» AIM OF THE TASK: Convert every line of the records below into a JSON list of strings, one string per line, skipping blank lines and leaving the pictures out.

——————

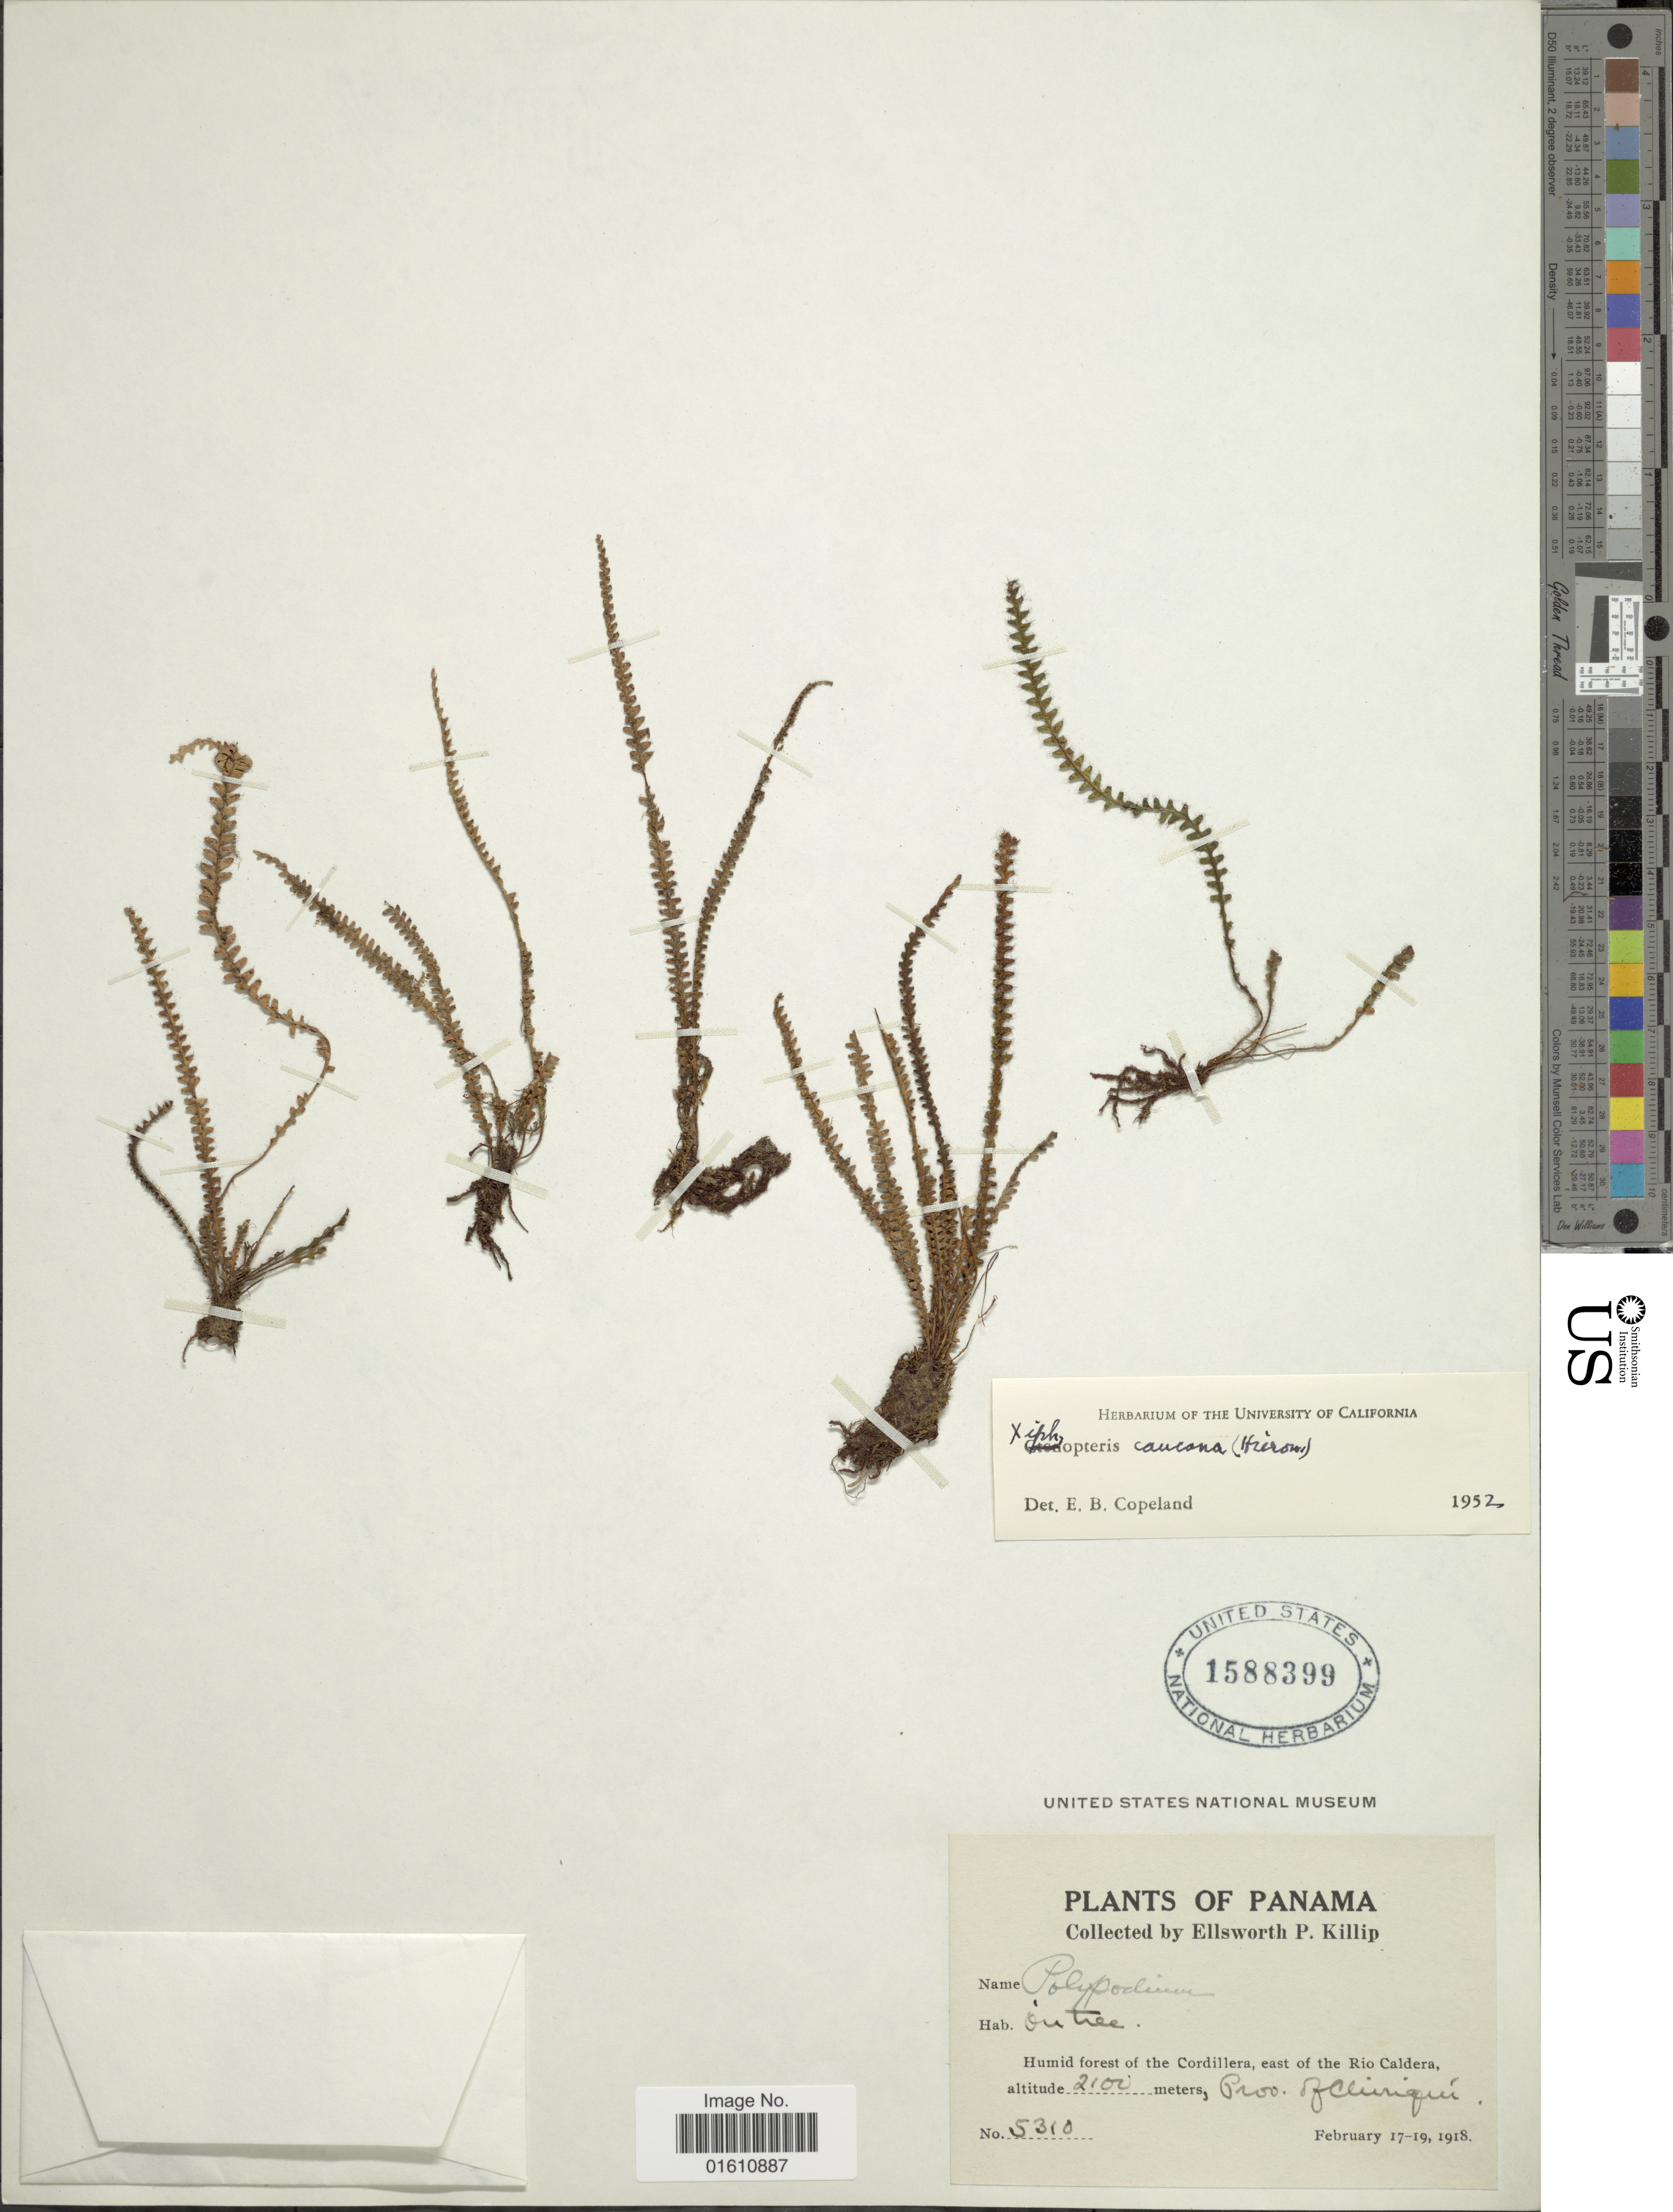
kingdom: Plantae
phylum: Tracheophyta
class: Polypodiopsida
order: Polypodiales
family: Polypodiaceae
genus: Moranopteris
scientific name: Moranopteris caucana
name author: (Hieron.) R. Y. Hirai & J. Prado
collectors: E. P. Killip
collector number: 5310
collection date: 1918-02-17/1918-02-19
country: Panama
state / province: Chiriqui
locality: Humid forest of the Cordillera, east of the Rio Caldera, Prov. of Chiriqui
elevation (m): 2100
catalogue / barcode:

——————

» TASK RESULT:
[
  "kingdom: Plantae",
  "phylum: Tracheophyta",
  "class: Polypodiopsida",
  "order: Polypodiales",
  "family: Polypodiaceae",
  "genus: Moranopteris",
  "scientific name: Moranopteris caucana",
  "name author: (Hieron.) R. Y. Hirai & J. Prado",
  "collectors: E. P. Killip",
  "collector number: 5310",
  "collection date: 1918-02-17/1918-02-19",
  "country: Panama",
  "state / province: Chiriqui",
  "locality: Humid forest of the Cordillera, east of the Rio Caldera, Prov. of Chiriqui",
  "elevation (m): 2100",
  "catalogue / barcode:"
]